**ASSIGNED TASK**
Only the lines from the one containing "â€¦ از جمله دلایل" to the end of the records should be given again, word for word and in full.
━━ THE DATA ━━
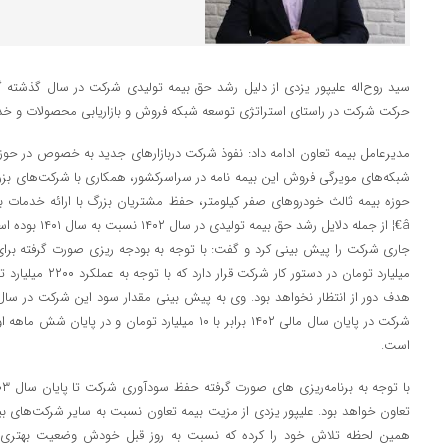
سید روح‌اله علیپور یزدی از دلیل رشد حق بیمه تولیدی شرکت در سال گذشته 
حرکت شرکت در راستای استراتژی توسعه شبکه فروش و بازاریابی محصولات و خدم
مدیرعامل بیمه تعاون ادامه داد: نفوذ شرکت دربازارهای جدید به خصوص در حوزه 
شبکه‌های مویرگی فروش این بیمه نامه در سراسرکشور، همکاری با شرکت‌های بزرگ 
حوزه بیمه ثالث خودروهای صفر کیلومتر، حفظ مشتریان بزرگ با ارائه خدمات بیمه
â€¦ از جمله دلایل 
هدف دور از انتظار نخواهد بود. وی به پیش بینی مقدار سود این شرکت در س
است.
تعاون خواهد بود. علیپور یزدی از مزیت بیمه تعاون نسبت به سایر شرکت‌های بی
همین لحظه تلاش خود را کرده که نسبت به روز قبل خودش وضعیت بهتری د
━━━
**EXERCISE RESPONSE**
â€¦ از جمله دلایل 
هدف دور از انتظار نخواهد بود. وی به پیش بینی مقدار سود این شرکت در س
است.
تعاون خواهد بود. علیپور یزدی از مزیت بیمه تعاون نسبت به سایر شرکت‌های بی
همین لحظه تلاش خود را کرده که نسبت به روز قبل خودش وضعیت بهتری د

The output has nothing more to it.